Entrevista:O Estado inteligente

terça-feira, junho 28, 2005

O Congresso não enxerga o abismo -AUGUSTO NUNES

jb

 

O senador Jorge Bornhausen, do PFL de Santa Catarina, não desperdiça dinheiro com pesquisas para medir a própria popularidade. Recorre ao que batizou de "teste da praia". É infalível, garante, sobretudo quando aplicado a integrantes do Congresso. "O parlamentar deve ir à praia mais freqüentada do seu Estado e dar uma caminhada pela areia", explica. "Se não houver reações hostis, pode considerar-se aprovado".

Manifestações de simpatia, informa, significam aprovação com louvor. "Se for vaiado, convém melhorar o desempenho ou mudar de profissão". Nos estados desprovidos de litoral, pode ser usado o "teste da avenida", mais arriscado: a gente das ruas supera em agressividade a turma estendida na areia, que não costuma movimentar-se sequer para perseguir quem roubou a bolsa da jovem ao lado. Abstraídos os riscos, a fórmula urbana é igualmente eficaz.

Não seria má idéia tornar o teste obrigatório para deputados e senadores, e aplicá-lo periodicamente. Tempo é o que não falta aos inventores da semana de três dias úteis. Os parlamentares trabalham na terça, na quarta e na quinta, quando começam a deixar Brasília para o feriadão que terminará segunda à noite. Não lhes será difícil guardar para o teste uma fatia das muitas horas consumidas em "contatos com as bases". Bases: é assim que os pais da pátria se referem ao pequeno bando de parentes, amigos, agregados e vassalos.

A maioria dos congressistas prefere manter distância, durante os feriadões, de um Brasil real cada vez mais irritado com os políticos em geral e, em particular, com o Poder Legislativo. Aturdidos com o tamanho do pântano, permanentemente abastecido de lama com a sucessão de escândalos que envolvem parlamentares corruptos, os brasileiros honestos têm pressa, querem soluções urgentes. O Congresso segue o ritmo preguiçoso de sempre e, confrontado com a necessidade de aprovar medidas fortes, prescreve paliativos.
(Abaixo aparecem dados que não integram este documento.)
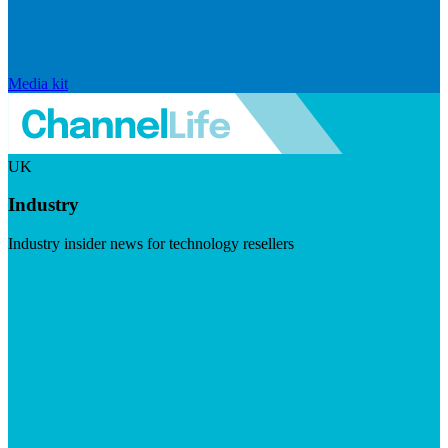
Media kit
UK
Industry
Industry insider news for technology resellers
Visit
Se o teste de Bornhausen fosse aplicado neste fim de semana, os parlamentares sobreviventes voltariam a Brasília assustados com as dimensões do abismo que os separa da nação. De imediato, esqueceriam o recesso previsto para julho e tratariam de aprovar a autoconvocação que sepultará um período de férias absurdo neste inverno inquietante. Retomariam o calendário imposto ao restante do país e passariam a trabalhar nos dias úteis engolidos pelo feriadão semanal.

A CPI dos Correios precisa seguir adiante. Não se pode interromper a devassa dos fétidos labirintos do "mensalão", por enquanto apenas tateados. Políticos governistas imaginam que o recesso abrandaria a irritação da sociedade e reduziria as pressões sofridas pelo governo Lula. Engano. Será apenas outra bofetada numa nação exausta de espertezas, irritada com quem apadrinha ladrões e decidida a punir delinqüentes. A paciência do Brasil acabou.

Malandragem perigosa

Uma lei aprovada em 1995 estabeleceu que, a partir das eleições de 2006, só teriam direito a seguir vivendo os partidos que conseguissem 5% dos votos apurados em todo o país. Se essa "cláusula de barreira" fosse aplicada ao último pleito, por exemplo, já estariam na tumba 21 das 28 siglas hoje existentes, todas com acesso a espaços na TV e a recursos do Fundo Partidário. Sobrariam sete: PT, PFL, PMDB, PSDB, PP, PSB e PT.

Iriam para o descanso eterno as legendas de aluguel, as invencionices regionalistas e os partidos que camuflam o raquitismo agudo falando com voz de gente grande ou comprando deputados de outros partidos. No meio dos Pronas da vida, desapareceriam também o PL, o PTB, o PCdoB e o PPS.

A constatação induziu a Comissão de Constituição e Justiça da Câmara a modificar o índice no projeto, já encaminhado para a votação no plenário, que promete promover a inadiável reforma política: a "cláusula de barreira" cai para 2% dos votos, malandragem que garante a sobrevivência de mais quatro partidos. Aqueles.

É bom que a Câmara tome jeito. Caso contrário, o Brasil decente dará um jeito na Câmara.